EXTRAIT CITÉ:
<<<<

Présidentielle au Gabon : Oligui Nguema remporte le scrutin avec 90,35 % des voix, une nouvelle page pour le Gabon
Lemandatexpress – Le chef de la transition gabonaise, Brice Oligui Nguema, a remporté l’élection présidentielle de samedi avec 90,35 % des voix, selon les résultats provisoires publiés aujourd’hui par le ministère de l’intérieur du pays.
Sa victoire électorale consolide son emprise sur le pouvoir près de deux ans après le coup d’État contre l’ancien président Ali Bongo.
« M. Brice Clotaire Oligui Nguema est élu [président] à la majorité absolue des suffrages exprimés, avec 575 222 voix », a annoncé le ministre de l’intérieur, M. Hermann Immongault.
Il est suivi par son principal adversaire, l’ancien Premier ministre Alain Claude Bilie-by-Nze, qui a servi sous le régime Bongo et qui a obtenu 3,02 % des voix.
Les Gabonais se sont rendus massivement aux urnes pour élire leur président, lors d’un scrutin historique marqué par l’absence de la dynastie Bongo, une première depuis 1967.

>>>>

TRAVAIL DEMANDÉ:
1. D'après l'article, combien de voix Brice Clotaire Oligui Nguema a-t-il obtenues ?
2. Reproduisez tel quel le passage de l'article situé entre « Il est suivi » et « 3,02 % des voix. », ces deux bornes incluses.

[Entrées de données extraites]
<<<<

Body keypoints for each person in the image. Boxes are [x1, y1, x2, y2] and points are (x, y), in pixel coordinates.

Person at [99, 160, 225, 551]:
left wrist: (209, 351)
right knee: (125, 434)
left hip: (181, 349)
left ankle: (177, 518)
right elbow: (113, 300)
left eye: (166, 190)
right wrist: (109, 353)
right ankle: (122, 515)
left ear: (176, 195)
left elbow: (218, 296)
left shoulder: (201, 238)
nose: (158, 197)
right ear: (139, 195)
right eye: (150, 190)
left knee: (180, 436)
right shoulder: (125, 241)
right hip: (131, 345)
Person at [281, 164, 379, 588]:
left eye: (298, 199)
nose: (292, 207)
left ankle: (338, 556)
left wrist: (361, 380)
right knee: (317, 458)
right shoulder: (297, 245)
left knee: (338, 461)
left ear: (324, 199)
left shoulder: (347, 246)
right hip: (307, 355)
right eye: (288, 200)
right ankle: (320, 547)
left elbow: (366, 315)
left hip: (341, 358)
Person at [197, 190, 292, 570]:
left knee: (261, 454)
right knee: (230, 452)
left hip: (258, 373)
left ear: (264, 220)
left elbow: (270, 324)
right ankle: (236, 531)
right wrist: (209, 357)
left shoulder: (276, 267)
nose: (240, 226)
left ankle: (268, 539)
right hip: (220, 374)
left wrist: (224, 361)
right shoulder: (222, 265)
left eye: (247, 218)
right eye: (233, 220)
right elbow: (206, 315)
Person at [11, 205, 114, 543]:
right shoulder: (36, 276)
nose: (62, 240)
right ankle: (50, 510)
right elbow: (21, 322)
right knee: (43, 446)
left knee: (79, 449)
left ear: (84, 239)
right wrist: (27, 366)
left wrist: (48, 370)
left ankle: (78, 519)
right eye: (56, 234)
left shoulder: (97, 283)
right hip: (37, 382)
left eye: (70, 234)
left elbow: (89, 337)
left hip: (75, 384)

>>>>

RÉPONSES PAR CONSIGNE:
1. 575 222 voix.

2.
Il est suivi par son principal adversaire, l’ancien Premier ministre Alain Claude Bilie-by-Nze, qui a servi sous le régime Bongo et qui a obtenu 3,02 % des voix.